D’autre part, il ne faut pas
que cet enseignement aboutisse soit à une idolâtrie de la science (qui ferait
elle-même renaître les rêves de l’alchimie, susciterait l’espoir déraisonnable
de supprimer la maladie et la misère), soit à une sorte d’excès de la raison. Qui
sait, en effet, jusqu’où peut aller la recherche de la vérité et la remise en
question des préjugés ?
C’est sans doute pourquoi l’enseignement
des sciences accorde tant de place à l’observation de la nature et prend la
forme de leçon de choses. Ce que l’écolier doit d’abord apprendre, c’est qu’il
y a des lois de la nature et qu’il faut s’y soumettre. Ainsi le « citoyen
éclairé » devient-il le « bon citoyen », respectueux des lois et
de l’ordre. Un enseignement est aussi une discipline, en ce sens que l’écolier
apprend à se soumettre à la règle…
(1) : Pour
rappel, L’Enseignement
par les yeux est le titre
générique de ses cinq volumes de la Zoologie des salles d’asiles, des
écoles et des familles [paradoxal
quand il s’agit de livres] mais
aussi de ses récits d’histoire sainte destinés aux enfants telles L’Histoire
de Jésus (Paris, Hachette, 1873) ou L’Histoire
de la Sainte Vierge (Paris, Hachette,
1872). Voir l’article du blog : https://musee-ecole-montceau-71.blogspot.com/2017/12/lenseignement-par-tableau-mural.html#more
(2) : Plus tard, après l’adoption
des lois Ferry et la naissance de l’école de la République, le territoire se
couvrira de maison d’école-mairie et on imposera « la présence, derrière chaque bâtiment, d’un
potager et d’un verger, induisant l’existence de « leçons de choses »

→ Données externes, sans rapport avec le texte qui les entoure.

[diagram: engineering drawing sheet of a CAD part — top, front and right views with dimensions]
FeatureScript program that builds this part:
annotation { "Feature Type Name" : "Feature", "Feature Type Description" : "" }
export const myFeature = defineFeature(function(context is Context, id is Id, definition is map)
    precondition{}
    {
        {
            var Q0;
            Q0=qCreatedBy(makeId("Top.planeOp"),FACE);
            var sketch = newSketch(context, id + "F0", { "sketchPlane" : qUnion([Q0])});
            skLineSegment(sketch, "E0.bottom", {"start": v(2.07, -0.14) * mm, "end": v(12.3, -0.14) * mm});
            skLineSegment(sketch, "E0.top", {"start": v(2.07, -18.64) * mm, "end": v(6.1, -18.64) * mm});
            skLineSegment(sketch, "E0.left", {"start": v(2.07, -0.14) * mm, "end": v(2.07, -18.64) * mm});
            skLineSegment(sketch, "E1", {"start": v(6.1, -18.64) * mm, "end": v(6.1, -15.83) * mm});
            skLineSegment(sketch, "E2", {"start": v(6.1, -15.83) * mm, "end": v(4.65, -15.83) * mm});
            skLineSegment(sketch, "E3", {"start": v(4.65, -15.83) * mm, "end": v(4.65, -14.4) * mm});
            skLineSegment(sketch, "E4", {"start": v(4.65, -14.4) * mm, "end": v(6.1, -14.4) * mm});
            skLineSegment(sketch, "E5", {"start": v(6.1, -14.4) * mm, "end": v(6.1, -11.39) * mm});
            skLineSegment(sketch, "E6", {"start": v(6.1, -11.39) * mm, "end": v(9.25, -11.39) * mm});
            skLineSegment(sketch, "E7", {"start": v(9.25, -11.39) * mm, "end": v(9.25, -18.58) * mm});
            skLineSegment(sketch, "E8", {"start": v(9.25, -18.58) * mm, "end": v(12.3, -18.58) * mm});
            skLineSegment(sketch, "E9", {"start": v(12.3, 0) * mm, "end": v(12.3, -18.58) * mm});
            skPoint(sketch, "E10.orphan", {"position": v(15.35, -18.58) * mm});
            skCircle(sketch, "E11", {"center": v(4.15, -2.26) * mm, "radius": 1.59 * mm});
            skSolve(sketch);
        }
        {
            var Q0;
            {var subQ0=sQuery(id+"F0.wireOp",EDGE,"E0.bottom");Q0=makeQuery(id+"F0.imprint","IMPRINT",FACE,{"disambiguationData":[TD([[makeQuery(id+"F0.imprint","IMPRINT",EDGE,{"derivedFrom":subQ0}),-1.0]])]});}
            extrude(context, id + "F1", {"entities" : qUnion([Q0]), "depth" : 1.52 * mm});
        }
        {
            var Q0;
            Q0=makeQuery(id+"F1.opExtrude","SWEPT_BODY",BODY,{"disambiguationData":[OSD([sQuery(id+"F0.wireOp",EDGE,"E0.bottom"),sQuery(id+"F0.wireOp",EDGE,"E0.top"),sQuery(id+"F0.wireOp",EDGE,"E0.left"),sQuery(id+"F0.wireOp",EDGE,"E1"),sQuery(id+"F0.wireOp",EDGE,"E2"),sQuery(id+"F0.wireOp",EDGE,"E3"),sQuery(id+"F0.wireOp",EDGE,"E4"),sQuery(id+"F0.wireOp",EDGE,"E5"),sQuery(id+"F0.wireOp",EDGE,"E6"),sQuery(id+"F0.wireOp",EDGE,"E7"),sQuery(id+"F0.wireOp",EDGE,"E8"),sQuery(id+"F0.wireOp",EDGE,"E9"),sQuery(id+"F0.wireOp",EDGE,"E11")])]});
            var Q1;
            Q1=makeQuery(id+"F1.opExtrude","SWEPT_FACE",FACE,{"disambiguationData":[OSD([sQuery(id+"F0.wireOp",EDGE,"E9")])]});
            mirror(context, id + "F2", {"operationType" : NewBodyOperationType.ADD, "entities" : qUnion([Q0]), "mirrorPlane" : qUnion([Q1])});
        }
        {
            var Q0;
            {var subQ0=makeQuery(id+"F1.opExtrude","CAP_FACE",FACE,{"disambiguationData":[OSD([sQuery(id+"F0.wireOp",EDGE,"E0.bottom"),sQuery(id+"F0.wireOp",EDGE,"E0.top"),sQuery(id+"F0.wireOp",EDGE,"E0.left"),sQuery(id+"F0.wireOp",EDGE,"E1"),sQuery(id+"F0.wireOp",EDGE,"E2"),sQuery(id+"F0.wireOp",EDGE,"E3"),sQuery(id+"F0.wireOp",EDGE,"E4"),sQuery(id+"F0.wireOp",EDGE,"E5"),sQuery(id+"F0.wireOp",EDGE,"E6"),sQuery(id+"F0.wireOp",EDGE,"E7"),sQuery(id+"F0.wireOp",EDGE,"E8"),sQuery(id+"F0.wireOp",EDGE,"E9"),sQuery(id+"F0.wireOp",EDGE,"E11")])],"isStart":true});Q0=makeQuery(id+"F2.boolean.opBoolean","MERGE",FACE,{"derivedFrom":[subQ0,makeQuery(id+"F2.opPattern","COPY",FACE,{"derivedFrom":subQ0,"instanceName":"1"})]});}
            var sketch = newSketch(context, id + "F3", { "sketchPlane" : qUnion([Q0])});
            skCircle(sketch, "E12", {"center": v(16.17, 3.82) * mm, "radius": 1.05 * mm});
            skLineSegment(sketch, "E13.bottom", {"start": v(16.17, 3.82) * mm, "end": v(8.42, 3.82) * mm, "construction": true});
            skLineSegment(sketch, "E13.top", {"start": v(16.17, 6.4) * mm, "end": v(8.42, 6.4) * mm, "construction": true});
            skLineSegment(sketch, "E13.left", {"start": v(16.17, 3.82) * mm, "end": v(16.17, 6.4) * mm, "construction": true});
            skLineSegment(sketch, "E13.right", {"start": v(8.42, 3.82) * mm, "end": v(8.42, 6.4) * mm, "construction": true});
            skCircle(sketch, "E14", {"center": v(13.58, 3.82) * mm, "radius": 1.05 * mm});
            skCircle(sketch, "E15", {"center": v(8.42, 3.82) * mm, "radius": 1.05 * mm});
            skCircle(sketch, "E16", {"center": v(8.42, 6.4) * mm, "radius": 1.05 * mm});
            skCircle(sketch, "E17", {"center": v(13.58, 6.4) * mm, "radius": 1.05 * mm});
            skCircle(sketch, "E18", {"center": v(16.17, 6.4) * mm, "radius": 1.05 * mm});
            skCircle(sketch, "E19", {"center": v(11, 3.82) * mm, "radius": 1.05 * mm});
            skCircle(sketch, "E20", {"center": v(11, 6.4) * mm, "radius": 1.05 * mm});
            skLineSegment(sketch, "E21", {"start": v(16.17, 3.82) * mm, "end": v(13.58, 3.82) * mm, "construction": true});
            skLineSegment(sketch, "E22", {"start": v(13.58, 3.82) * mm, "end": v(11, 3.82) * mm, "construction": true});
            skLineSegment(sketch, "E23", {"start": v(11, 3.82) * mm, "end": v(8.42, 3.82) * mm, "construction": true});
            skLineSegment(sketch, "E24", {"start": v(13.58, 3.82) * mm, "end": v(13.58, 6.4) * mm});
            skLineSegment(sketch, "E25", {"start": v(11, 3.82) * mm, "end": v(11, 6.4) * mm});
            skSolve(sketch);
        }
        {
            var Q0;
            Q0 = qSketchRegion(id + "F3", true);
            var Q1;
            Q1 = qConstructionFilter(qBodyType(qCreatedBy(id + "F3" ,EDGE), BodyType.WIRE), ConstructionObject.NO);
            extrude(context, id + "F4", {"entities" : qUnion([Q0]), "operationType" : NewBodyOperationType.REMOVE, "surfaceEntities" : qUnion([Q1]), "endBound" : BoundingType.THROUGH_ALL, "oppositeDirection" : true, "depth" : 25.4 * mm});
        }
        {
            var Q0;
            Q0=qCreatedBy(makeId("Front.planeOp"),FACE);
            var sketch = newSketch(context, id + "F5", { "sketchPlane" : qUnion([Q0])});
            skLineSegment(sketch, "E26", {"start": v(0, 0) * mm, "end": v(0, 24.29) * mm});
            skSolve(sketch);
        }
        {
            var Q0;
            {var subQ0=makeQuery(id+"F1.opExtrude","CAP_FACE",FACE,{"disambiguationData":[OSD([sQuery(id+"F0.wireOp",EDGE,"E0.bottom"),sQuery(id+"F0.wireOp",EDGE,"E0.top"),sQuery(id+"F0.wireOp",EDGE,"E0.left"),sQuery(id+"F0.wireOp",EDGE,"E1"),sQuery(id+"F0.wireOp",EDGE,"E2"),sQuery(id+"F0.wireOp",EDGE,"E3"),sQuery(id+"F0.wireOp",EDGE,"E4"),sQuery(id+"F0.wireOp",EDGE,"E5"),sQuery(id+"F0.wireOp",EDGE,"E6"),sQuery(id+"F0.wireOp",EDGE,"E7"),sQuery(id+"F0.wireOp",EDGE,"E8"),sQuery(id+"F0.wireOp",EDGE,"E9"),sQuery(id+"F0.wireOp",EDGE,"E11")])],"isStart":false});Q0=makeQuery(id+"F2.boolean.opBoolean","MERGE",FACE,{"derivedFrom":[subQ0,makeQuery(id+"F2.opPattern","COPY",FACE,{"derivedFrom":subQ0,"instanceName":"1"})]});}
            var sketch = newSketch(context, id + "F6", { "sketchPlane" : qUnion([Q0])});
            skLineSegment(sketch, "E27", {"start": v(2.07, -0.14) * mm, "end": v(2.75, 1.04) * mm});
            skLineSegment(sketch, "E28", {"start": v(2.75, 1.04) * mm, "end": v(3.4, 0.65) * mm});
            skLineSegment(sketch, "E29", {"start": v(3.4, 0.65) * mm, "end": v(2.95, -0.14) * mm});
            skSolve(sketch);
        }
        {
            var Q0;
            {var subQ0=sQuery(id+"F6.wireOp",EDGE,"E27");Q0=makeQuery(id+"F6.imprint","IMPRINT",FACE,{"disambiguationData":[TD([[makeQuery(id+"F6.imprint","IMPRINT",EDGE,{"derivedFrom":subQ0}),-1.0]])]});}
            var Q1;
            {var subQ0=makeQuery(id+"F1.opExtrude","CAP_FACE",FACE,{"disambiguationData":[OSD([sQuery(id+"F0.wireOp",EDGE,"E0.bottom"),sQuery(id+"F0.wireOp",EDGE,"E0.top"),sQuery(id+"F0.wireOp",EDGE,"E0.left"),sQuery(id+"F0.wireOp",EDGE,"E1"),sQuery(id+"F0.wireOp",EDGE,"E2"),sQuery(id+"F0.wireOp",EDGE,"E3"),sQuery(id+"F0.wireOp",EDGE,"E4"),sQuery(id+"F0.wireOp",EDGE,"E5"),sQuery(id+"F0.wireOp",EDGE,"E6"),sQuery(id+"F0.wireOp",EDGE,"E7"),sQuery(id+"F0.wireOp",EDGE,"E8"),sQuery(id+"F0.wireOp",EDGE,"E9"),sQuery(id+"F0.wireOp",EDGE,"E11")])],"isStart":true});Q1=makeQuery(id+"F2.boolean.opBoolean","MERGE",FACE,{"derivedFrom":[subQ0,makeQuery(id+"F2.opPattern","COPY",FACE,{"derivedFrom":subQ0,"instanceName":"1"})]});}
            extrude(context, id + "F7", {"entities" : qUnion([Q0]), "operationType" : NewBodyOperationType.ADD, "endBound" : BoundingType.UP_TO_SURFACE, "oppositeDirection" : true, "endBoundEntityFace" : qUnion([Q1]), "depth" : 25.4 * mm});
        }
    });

(d’agronomie ou de botanique), qui élèvent le niveau des connaissances
agricoles des petits villageois, tout en améliorant l’ordinaire du maître,
émule de Candide malgré lui ». (in Cent ans d’école, publication
musée)
(3) : Le cas des musées
scolaires est symptomatique de cette intrication du réel et de l’imaginaire qui
travaille la question de l’enseignement primaire des sciences. Il est manifeste
que l’intérêt qu’on leur porte est corrélatif de celui porté depuis le
ministère Duruy, à l’enseignement primaire des sciences comme aux leçons de
choses. Le musée scolaire est défini comme « l’auxiliaire
de la leçon de choses ». Beaucoup
partagent l’idéal pédagogique d’une instruction par les choses, c’est ce
qu’écrit l’inspecteur général Augustin Boutan : « Un enseignement
scientifique élémentaire n’a de valeur que s’il se transforme en enseignement
par les yeux ? Cette nécessité a été si bien comprise qu’on voit aujourd’hui
les musées scolaires s’organiser partout : et ici, il n’y a ni grands
efforts à faire, ni grandes dépenses à prévoir : le maître qui a de la
bonne volonté peut facilement, avec le concours de ses élèves et celui des
familles, réunir en peu de temps tous les éléments d’un musée scolaire sinon
complet, au moins suffisant. » « Les musées scolaires peuvent
apparaître en ce sens comme le laboratoire des enfants, la traduction pédagogique
idoine de la science vivante. Les herbiers, les collections d’insectes ou de
cailloux devraient permettre en effet au travail d’observation de s’effectuer
in vivo, dans des conditions aussi réelles que possible. Mais d’autre part, les
musées scolaires permettent à l’enseignement des sciences d’être pratique et
usuel, en étant nécessairement approprié à la région, à la localité dans
laquelle se trouve l’école. Il ne sera donc pas le même pour une population
rurale que pour une population citadine. »
P.P
Toujours très bien documenté et de grand intérêt.